We are using hardened repositories with XFS reflinking backed by LVM thin provisioned volumes. We have about 15 repositories each in the 10-18TB range. We try to keep around 1-2TB free per repository to accommodate any unexpected incremental size bursts. The storage is from a cloud provider and quite expensive, so we use LVM thin provisioned volumes to pool available burst space so that instead of having 20+TB unused space that we must pay for we only have <5TB.
We originally started out on plain virtual disks. XFS was formatted with the following parameters:
mkfs.xfs -b size=4096 -m reflink=1,crc=1,bigtime=1 -L <volname> <dev>
This used the default sunit/swidth values of 0. When we decided to convert to LVM thin volumes, we settled on a 1MB chunk size. To migrate the volumes we used xfs_copy which auto detected the correct values for sunit and swidth (256 each) and set them on the destination. However, I don't believe the existing data was changed in any way so is not taking into account that setting. On the Veeam side we are using copy jobs which do not have a configurable block size. The parent job is using a block size of 512KB.
We have one repository that holds the vast majority of our VM's, 95 to be exact. We are using per machine backup files with 31 point retention. This repository is 13TB large with 2.1TB free space.
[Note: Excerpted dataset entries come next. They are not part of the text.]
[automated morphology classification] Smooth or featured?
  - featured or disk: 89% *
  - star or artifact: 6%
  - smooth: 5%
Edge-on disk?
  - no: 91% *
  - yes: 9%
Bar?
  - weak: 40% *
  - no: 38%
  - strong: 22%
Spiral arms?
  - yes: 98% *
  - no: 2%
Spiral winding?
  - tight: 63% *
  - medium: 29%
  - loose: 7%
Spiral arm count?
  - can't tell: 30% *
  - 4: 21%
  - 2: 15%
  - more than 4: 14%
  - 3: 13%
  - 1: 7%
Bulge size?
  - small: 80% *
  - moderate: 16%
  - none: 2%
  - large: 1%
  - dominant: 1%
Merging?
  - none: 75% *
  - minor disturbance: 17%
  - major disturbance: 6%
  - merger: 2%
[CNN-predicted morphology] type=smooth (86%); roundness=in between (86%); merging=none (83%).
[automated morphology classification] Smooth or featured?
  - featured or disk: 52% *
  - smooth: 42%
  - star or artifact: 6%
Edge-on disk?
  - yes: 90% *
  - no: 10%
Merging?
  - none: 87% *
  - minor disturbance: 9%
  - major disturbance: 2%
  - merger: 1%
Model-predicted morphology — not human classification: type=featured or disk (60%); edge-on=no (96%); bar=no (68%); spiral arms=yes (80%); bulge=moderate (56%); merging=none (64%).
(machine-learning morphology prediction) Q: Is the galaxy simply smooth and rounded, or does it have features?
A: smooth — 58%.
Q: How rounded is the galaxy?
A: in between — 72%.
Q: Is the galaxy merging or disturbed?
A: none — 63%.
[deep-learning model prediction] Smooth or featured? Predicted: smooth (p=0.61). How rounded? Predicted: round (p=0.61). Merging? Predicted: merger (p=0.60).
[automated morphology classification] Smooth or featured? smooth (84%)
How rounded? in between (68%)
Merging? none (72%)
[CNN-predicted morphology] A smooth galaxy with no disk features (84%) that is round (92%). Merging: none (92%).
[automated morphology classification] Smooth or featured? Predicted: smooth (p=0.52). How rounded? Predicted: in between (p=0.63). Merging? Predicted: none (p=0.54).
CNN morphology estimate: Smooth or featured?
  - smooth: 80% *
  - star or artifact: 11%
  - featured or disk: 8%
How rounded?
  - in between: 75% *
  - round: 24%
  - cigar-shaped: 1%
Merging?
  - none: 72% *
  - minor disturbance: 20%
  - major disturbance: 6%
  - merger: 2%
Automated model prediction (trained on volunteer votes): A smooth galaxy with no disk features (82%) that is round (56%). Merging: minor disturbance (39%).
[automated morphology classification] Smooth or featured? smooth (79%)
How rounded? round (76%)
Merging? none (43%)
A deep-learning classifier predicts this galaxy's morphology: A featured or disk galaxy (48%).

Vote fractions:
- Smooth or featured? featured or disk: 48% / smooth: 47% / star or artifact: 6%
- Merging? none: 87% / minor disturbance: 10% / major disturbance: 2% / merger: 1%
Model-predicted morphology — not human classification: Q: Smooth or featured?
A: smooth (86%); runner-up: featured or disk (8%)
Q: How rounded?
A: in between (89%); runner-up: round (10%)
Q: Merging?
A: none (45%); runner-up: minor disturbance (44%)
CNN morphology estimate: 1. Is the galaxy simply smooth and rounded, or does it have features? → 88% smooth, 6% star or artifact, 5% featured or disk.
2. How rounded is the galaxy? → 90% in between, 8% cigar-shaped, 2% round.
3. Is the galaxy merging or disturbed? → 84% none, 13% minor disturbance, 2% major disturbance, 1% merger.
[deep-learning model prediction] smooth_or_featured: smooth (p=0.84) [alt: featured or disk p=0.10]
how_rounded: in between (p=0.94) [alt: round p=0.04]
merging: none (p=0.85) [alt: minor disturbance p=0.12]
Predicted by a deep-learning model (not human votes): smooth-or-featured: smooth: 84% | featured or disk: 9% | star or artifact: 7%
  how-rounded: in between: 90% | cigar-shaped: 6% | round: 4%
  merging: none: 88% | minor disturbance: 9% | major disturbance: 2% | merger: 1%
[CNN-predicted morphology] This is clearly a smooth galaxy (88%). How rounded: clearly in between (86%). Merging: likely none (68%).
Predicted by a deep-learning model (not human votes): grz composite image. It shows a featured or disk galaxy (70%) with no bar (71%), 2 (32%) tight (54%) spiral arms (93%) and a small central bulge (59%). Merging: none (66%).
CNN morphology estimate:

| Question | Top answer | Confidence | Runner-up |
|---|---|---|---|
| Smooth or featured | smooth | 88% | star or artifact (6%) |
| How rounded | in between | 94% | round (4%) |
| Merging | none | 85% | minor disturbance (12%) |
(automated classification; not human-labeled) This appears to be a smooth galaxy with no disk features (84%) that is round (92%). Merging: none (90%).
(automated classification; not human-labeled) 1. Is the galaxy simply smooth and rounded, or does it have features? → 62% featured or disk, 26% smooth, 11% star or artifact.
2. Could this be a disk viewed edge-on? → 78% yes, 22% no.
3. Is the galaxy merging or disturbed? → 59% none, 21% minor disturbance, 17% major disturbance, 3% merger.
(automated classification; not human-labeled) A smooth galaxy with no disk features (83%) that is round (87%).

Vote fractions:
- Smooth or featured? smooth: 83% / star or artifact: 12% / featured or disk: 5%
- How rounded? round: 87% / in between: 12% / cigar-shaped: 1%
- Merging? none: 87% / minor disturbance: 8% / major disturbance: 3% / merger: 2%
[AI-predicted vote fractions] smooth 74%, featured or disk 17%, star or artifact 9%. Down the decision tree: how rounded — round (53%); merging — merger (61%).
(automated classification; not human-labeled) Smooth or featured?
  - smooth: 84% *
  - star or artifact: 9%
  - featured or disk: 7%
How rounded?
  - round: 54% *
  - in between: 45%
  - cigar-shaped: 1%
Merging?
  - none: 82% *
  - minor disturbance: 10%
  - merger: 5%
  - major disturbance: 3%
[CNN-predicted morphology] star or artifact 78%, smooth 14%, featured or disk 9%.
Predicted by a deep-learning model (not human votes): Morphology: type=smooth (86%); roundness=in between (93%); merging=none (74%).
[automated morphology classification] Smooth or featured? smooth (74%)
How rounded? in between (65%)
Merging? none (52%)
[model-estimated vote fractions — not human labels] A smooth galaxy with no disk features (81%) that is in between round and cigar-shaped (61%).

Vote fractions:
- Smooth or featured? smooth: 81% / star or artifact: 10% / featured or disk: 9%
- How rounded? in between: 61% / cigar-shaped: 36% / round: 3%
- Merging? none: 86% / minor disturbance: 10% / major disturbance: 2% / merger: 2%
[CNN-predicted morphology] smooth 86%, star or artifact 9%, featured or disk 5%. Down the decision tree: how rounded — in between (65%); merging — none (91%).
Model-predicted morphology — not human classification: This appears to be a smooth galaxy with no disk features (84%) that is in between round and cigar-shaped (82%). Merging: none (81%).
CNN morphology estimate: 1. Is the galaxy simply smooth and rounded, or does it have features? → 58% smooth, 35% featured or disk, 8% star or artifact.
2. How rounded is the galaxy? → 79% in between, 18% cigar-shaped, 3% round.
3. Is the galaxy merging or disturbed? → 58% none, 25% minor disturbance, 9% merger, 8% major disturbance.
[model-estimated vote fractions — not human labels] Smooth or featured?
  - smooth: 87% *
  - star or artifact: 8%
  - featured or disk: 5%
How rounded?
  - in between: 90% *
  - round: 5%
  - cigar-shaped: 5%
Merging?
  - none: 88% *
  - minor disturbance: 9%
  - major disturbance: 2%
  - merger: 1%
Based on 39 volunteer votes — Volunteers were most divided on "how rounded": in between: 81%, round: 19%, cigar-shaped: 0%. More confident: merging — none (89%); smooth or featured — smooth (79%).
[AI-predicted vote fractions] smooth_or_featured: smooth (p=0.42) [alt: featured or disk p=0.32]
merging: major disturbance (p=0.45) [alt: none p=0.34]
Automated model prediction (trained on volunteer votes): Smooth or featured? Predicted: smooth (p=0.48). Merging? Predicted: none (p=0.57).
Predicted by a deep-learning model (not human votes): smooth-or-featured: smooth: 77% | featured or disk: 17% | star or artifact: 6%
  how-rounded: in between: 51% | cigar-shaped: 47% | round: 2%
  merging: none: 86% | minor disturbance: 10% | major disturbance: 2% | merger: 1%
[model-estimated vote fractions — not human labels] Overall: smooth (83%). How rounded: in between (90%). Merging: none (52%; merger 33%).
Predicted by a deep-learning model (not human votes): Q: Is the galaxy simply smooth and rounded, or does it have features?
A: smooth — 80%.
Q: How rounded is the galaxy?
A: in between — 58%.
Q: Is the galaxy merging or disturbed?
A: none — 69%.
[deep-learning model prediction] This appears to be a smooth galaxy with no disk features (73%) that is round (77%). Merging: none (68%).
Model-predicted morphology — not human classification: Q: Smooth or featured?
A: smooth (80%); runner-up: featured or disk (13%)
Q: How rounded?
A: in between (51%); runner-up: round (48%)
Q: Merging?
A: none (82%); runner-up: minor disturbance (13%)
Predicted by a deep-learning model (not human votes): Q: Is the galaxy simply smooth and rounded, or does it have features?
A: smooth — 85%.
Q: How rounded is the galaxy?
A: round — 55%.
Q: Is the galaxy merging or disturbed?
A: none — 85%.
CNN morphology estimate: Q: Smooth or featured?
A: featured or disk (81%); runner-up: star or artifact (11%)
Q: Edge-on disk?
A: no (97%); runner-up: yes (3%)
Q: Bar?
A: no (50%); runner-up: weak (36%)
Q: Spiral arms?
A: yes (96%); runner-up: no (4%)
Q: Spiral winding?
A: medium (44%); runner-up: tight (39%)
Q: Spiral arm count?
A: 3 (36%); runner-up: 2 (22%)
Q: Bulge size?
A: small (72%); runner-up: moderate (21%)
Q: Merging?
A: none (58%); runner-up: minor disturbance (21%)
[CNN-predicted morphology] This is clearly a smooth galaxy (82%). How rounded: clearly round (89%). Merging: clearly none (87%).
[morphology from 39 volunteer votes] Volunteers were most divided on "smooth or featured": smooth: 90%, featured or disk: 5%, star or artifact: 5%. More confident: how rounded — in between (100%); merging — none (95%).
What we're seeing is the majority of the free space not being released to the pool:
Code: Select all
$ df -h /repos/foo
Filesystem Size Used Avail Use% Mounted on
/dev/mapper/foo 13T 11T 2.1T 85% /repos/foo
$ fstrim -v /repos/foo
/repos/foo: 536.3 GiB (575894441984 bytes) trimmed
$ lvs -a repos/foo
LV VG Attr LSize Pool Origin Data% Meta% Move Log Cpy%Sync Convert
foo repos Vwi-aotz-- 13.00t repo-pool 96.47
To ty to figure out the problem, I checked fragmentation on this volume:
Code: Select all
# xfs_db -r /dev/repos/foo
xfs_db> frag -f
actual 45993872, ideal 3178, fragmentation factor 99.99%
Note, this number is largely meaningless.
Files on this filesystem average 14472.58 extents per file
XFS does have a defragment tool, but in order to function it requires contiguous free space of the size of the largest file. It's also hard to tell if it supports reflink as it is common for some XFS tools not to (e.g. xfsdump does not). This would require adding around 8TB to each repo, and since XFS does not support shrinking we would be stuck with that.
I've considered using the Veeam defragment option, but I'm a little unclear on the details. How much free space does it need when using per machine backup files. Is it the full space of the backup job, or just the largest VM in the job? How does this combine with Immutability?
What is the block size of a copy job? Is it fixed? Is it inherited from the parent? Is it configurable via CLI?
What other considerations would you recommend to ensure data is written and contained in appropriately sized and aligned blocks? E.g. would the XFS mount option "swalloc" make any sense?
Thanks!